Before the eclipse begins today, Metro has uncovered the best ways to ensure that you don’t miss any of the celestial wonder.
Are you excited about Monday’s solar eclipse? Though not quite a oncein-a-lifetime event, the phenomenon is special. Kathy Reeves, an astronomer at the HarvardSmithsonian Center for Astrophysics who is involved with the operation of NASA telescopes, took some time to talk to Metro about the event before she headed to Oregon to get a better view of the total eclipse.

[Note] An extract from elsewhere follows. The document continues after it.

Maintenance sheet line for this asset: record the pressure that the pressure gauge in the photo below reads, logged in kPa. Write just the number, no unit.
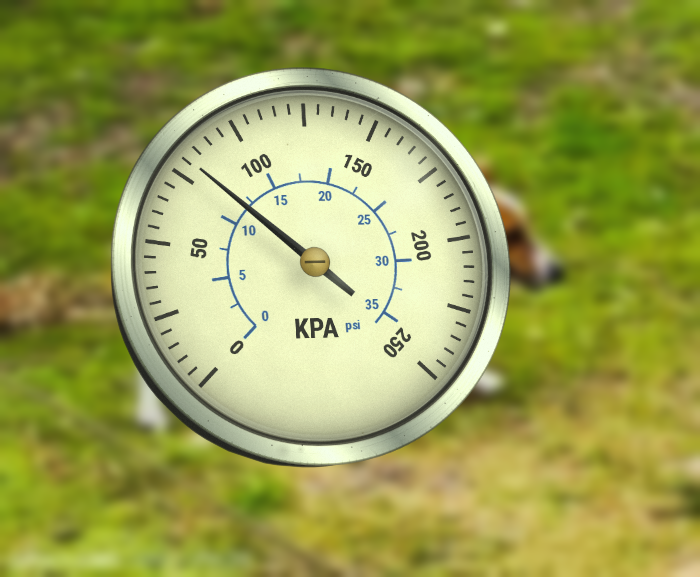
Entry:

What makes this eclipse so special?
This is the first ellipse to cross the U.S. since 1918. There have been eclipses in the U.S. since then, but this is the first one that goes coast to coast since 1918, and that’s pretty cool. It means a lot of people are going to be able to see the totality, the part where the moon completely covers the sun.
How is this different from other eclipses?
Total eclipses happen every couple of years or so, but the location is really the interesting part of this eclipse. The last eclipse that happened in the continental U.S. happened in 1979 (there was one in Hawaii in 1991). It only went over Oregon and Washington in the northern part of the Pacific Northwest. It was similar, but it covered a smaller part of the U.S., so fewer people would have had access to that.
What do you experience during a total eclipse?
It gets dark and it’s not quite the same as when it gets dark at night. There’s still a little bit of light coming from the sun, the outer layer called the corona. The light has this very strange twilight kind of quality, and it does get a little cooler [in temperature]. Depending on where you are, there might be changes with the birds. We were in Australia for the last one and we noticed the birds stopped chirping.
Why is it worth it to see an eclipse?
It’s just a beautiful natural event. Pictures don’t do it justice. Having the whole experience is really exciting — seeing it and feeling it and hearing it and being in a group of people all excited about it as it’s happening is really cool. As soon as you see a total eclipse, you think to yourself, “Wow, I gotta do that again.”
A solar eclipse will hit on Monday, Aug. 21.